PROBLEM DETAILS ->
In the records below, find the line that contains "nose: (475, 376)" and the line that contains "right eye: (437, 345)". Set down exactly those lines and every line between them, and nothing more.

ENTRIES PROVIDED below:

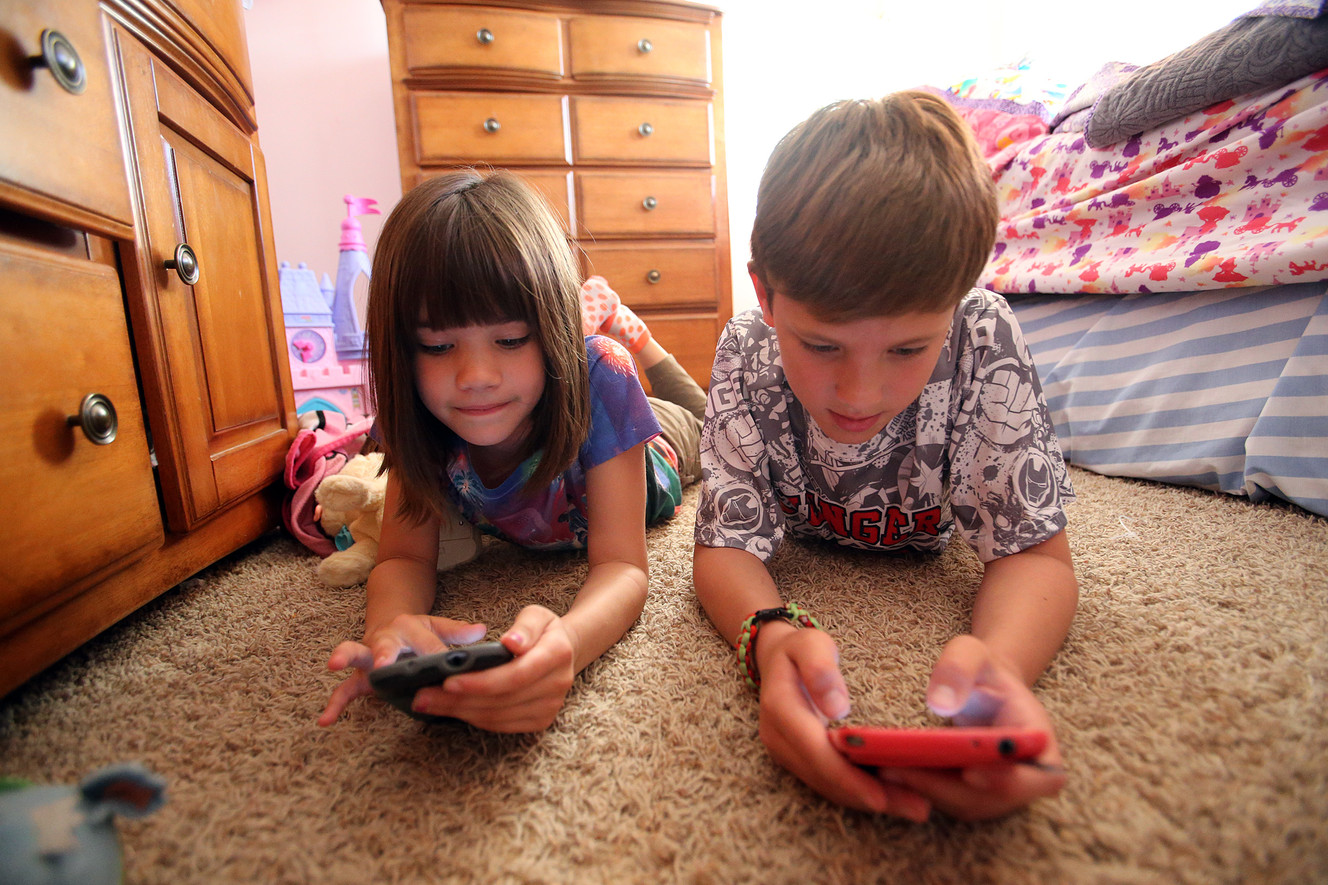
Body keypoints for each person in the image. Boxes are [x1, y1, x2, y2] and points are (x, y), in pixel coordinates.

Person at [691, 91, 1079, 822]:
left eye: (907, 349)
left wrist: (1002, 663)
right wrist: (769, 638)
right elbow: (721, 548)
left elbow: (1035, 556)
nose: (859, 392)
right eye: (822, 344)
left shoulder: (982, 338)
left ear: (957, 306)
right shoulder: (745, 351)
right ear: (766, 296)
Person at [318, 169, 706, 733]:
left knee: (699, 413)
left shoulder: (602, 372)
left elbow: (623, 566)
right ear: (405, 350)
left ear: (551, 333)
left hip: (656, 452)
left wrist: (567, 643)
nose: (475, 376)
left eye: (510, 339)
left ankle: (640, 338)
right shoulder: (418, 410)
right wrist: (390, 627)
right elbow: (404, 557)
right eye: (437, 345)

End of ENTRIES PROVIDED.
ENTRIES PROVIDED below:

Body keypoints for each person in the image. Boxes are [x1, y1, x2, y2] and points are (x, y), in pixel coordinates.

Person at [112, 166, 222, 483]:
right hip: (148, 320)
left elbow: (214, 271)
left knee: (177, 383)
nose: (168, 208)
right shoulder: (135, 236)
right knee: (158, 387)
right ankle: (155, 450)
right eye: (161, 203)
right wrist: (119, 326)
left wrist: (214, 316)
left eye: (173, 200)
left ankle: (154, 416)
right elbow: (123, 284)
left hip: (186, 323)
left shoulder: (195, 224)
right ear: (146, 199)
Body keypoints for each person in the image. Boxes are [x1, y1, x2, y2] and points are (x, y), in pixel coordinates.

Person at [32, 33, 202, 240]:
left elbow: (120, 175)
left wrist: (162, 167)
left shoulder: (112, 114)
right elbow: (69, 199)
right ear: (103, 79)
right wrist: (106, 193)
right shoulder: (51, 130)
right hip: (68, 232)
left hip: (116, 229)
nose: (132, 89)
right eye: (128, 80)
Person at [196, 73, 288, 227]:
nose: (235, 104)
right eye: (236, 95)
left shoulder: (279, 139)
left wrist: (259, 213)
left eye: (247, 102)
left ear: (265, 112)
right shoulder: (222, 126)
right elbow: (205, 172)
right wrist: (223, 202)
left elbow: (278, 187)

End of ENTRIES PROVIDED.

WRITTEN SOLUTION ->
nose: (475, 376)
left eye: (510, 339)
left ankle: (640, 338)
right shoulder: (418, 410)
right wrist: (390, 627)
right elbow: (404, 557)
right eye: (437, 345)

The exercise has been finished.